Der Oberste Gerichtshof hörte am Montag Argumente gegen die Rechtmäßigkeit des Koalitionsabkommens von Premierminister Binyamin Netanyahu mit dem blau-weißen Vorsitzenden Benny Gantz.
Einen Tag nachdem das Gericht darüber nachgedacht hatte, ob der Premierminister eine Regierung leiten könnte, während er wegen schwerer Verbrechen angeklagt wird.
Die Entscheidung des Gerichts, die bis Ende der Woche erwartet wird, wird bestimmen ob Israel aus seiner anhaltenden politischen Lähmung ausbricht, wenn Netanyahu und Gantz sich in einer Regierung zusammenschließen, oder ob das Land in etwas mehr als einem Jahr in seine vierte Wahl in Folge gestürzt wird.
Das beispiellose Live-Übertragungsverfahren ist auch ein dramatischer Höhepunkt für Netanyahus Kampagne gegen das israelische Rechtsinstitut.
Netanyahu und seine Verbündeten haben das Oberste Gericht lange Zeit als eine liberale Bastion angesehen, die aber ihre Grenzen überschritten hat, um sich in politische Angelegenheiten einzumischen und sie beschuldigt, den Willen des Volkes zu untergraben, wie es in den nationalen Wahlen zum Ausdruck gebracht wurde. Seine Gegner betrachten das Gericht als den endgültigen Schutz der israelischen Demokratie, der von demagogischen Populisten gefährlich angegriffen wurde.

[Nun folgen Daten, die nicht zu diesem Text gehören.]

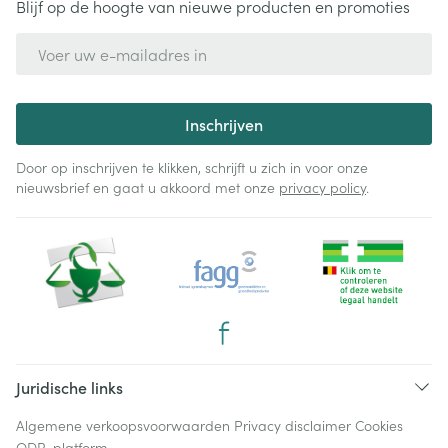
Blijf op de hoogte van nieuwe producten en promoties
E-mail adres
Inschrijven
Door op inschrijven te klikken, schrijft u zich in voor onze
nieuwsbrief en gaat u akkoord met onze
privacy policy
.
Juridische links
Algemene verkoopsvoorwaarden
Privacy disclaimer
Cookies
ODR-platform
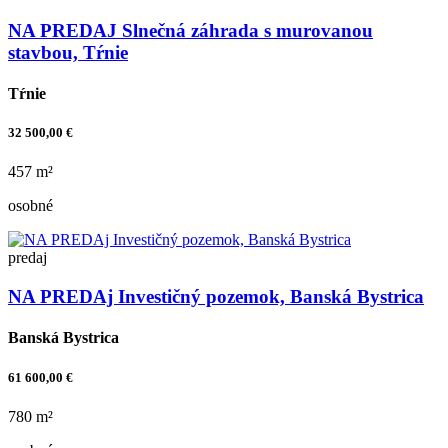
NA PREDAJ Slnečná záhrada s murovanou
stavbou, Tŕnie
Tŕnie
32 500,00 €
457 m²
osobné
predaj
NA PREDAj Investičný pozemok, Banská Bystrica
Banská Bystrica
61 600,00 €
780 m²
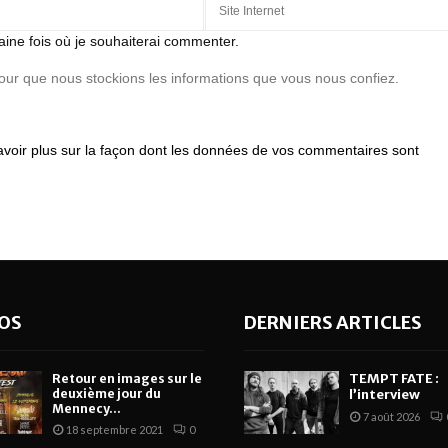
aine fois où je souhaiterai commenter.
pour que nous stockions les informations que vous nous confiez.
avoir plus sur la façon dont les données de vos commentaires sont
OS
DERNIERS ARTICLES
TEMPT FATE :
Retour en images sur le
deuxième jour du
l’interview
Mennecy...
7 août 2026
18 septembre 2021
0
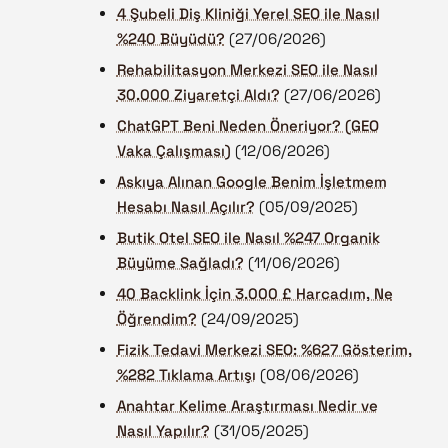
4 Şubeli Diş Kliniği Yerel SEO ile Nasıl
%240 Büyüdü?
(27/06/2026)
Rehabilitasyon Merkezi SEO ile Nasıl
30.000 Ziyaretçi Aldı?
(27/06/2026)
ChatGPT Beni Neden Öneriyor? (GEO
Vaka Çalışması)
(12/06/2026)
Askıya Alınan Google Benim İşletmem
Hesabı Nasıl Açılır?
(05/09/2025)
Butik Otel SEO ile Nasıl %247 Organik
Büyüme Sağladı?
(11/06/2026)
40 Backlink İçin 3.000 £ Harcadım, Ne
Öğrendim?
(24/09/2025)
Fizik Tedavi Merkezi SEO: %627 Gösterim,
%282 Tıklama Artışı
(08/06/2026)
Anahtar Kelime Araştırması Nedir ve
Nasıl Yapılır?
(31/05/2025)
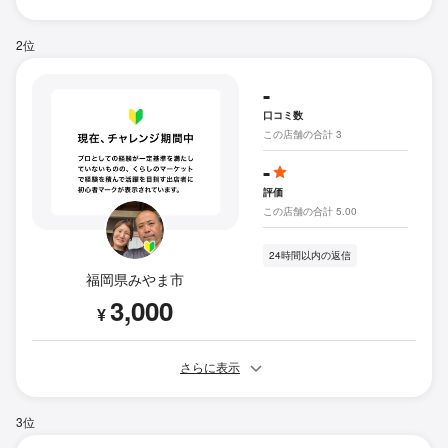
2位
-
口コミ数
この店舗の合計 3
-
評価
この店舗の合計 5.00
24時間以内の返信
福岡県みやま市
3,000
¥
さらに表示
3位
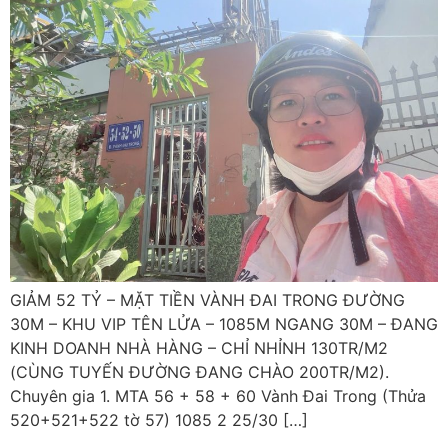
GIẢM 52 TỶ – MẶT TIỀN VÀNH ĐAI TRONG ĐƯỜNG
30M – KHU VIP TÊN LỬA – 1085M NGANG 30M – ĐANG
KINH DOANH NHÀ HÀNG – CHỈ NHỈNH 130TR/M2
(CÙNG TUYẾN ĐƯỜNG ĐANG CHÀO 200TR/M2).
Chuyên gia 1. MTA 56 + 58 + 60 Vành Đai Trong (Thửa
520+521+522 tờ 57) 1085 2 25/30 […]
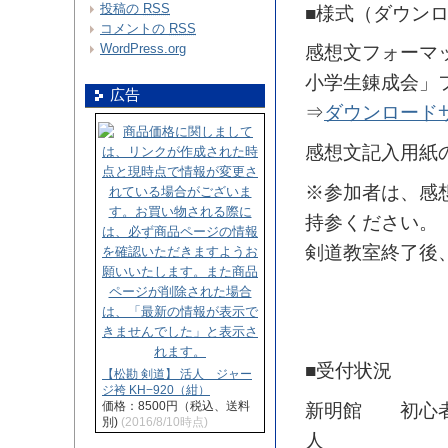
投稿の
RSS
■様式（ダウン
コメントの
RSS
WordPress.org
感想文フォーマ
小学生錬成会」
広告
⇒
ダウンロード
感想文記入用紙
※参加者は、感
持参ください。
剣道教室終了後
■受付状況
【松勘 剣道】 活人 ジャー
ジ袴 KH−920（紺）
価格：8500円（税込、送料
新明館 初心者
別)
(2016/8/10時点)
人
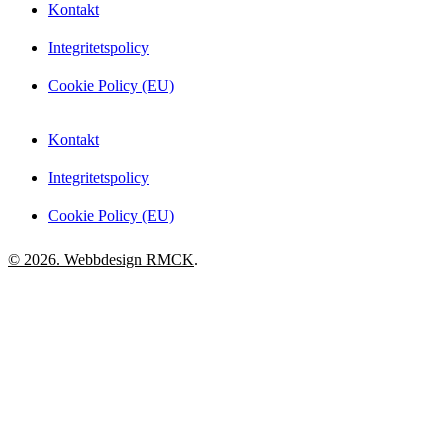
Kontakt
Integritetspolicy
Cookie Policy (EU)
Kontakt
Integritetspolicy
Cookie Policy (EU)
© 2026. Webbdesign
RMCK
.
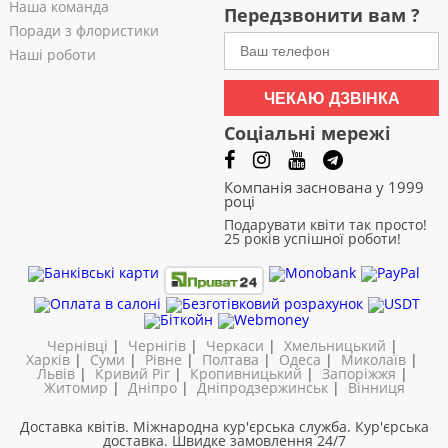
Наша команда
Передзвонити вам ?
Поради з флористики
Наші роботи
ЧЕКАЮ ДЗВІНКА
Соціальні мережі
Компанія заснована у 1999
році
Подарувати квіти так просто!
25 років успішної роботи!
Чернівці
|
Чернігів
|
Черкаси
|
Хмельницький
|
Харків
|
Суми
|
Рівне
|
Полтава
|
Одеса
|
Миколаїв
|
Львів
|
Кривий Ріг
|
Кропивницький
|
Запоріжжя
|
Житомир
|
Дніпро
|
Дніпродзержинськ
|
Вінниця
Доставка квітів. Міжнародна кур'єрська служба. Кур'єрська
доставка. Швидке замовлення 24/7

Während vor dem Gerichtsgebäude Proteste stattfanden, hörte eine ungewöhnlich große Gruppe von elf Richtern, die alle Gesichtsmasken trugen und durch Plastikbarrieren getrennt waren, den Fall gegen die entstehende Koalition.
Nachdem Netanyahu und Gantz nach drei Wahlkämpfen festgefahren waren, erzielten sie letzten Monat eine Einigung, in der sie gemeinsam für eine Notstandsregierung zur Bekämpfung des Coronoavirus und seiner wirtschaftlichen Folgen vereidigt werden könnten.
Der Deal sieht vor, dass Netanyahu zuerst als Premierminister und Gantz als designierter Premierminister fungiert und die beiden Positionen nach 18 Monaten getauscht werden. Die neue Position wird alle Vorzüge des Premierministers genießen, einschließlich eines offiziellen Wohnsitzes. Außerdem mit einer Ausnahme von einem Gesetz, nachdem alle Beamten außer einem Premierminister zurücktreten müssen, wenn sie wegen eines Verbrechens angeklagt werden.
Das Gericht wurde mit der Entscheidung über diese Regelung beauftragt.
Netanyahu wird wegen Betrugs, Vertrauensbruches und Annahme von Bestechungsgeldern angeklagt. Er bestreitet die Anschuldigungen und sagt, er sei das Opfer einer von den Medien organisierten Hexenjagd. Sein Prozess wurde im März aufgrund von Einschränkungen verschoben, die der Justizminister nach Ausbruch der Coronavirus-Krise den Gerichten auferlegt hatte. Der Prozess soll jetzt am 24. Mai beginnen.
Netanyahu ist bestrebt, während seines gesamten Prozesses im Amt zu bleiben und nutzt seine Position, um gegen das Justizsystem vorzugehen und Unterstützung aus seiner Basis zu sammeln. Der Koalitionsvertrag gibt ihm auch Einfluss auf wichtige Ernennungen von Justizbeamten, was zu einem potenziellen Interessenkonflikt während eines Berufungsverfahrens führt, wenn er verurteilt wird. Die Anwälte von Netanyahu sagen jedoch, dass er sich nicht auf irgendetwas einlassen wird, das seinen eigenen Fall betrifft.
Generalstaatsanwalt Avichai Mandelblit sagte in einer Stellungnahme vor dem Gericht, dass Netanyahus Anklagen zwar „erhebliche Probleme aufwerfen“, es jedoch keine Rechtsgrundlage gebe, ihn daran zu hindern, auch unter strafrechtlichen Anklagen als Premierminister zu dienen. Aber Good-Governance-Gruppen haben dagegen Berufung eingelegt und den Präzedenzfall angeführt, dass Kabinettsminister und Bürgermeister zum Rücktritt zu zwingen, wenn sie angeklagt werden.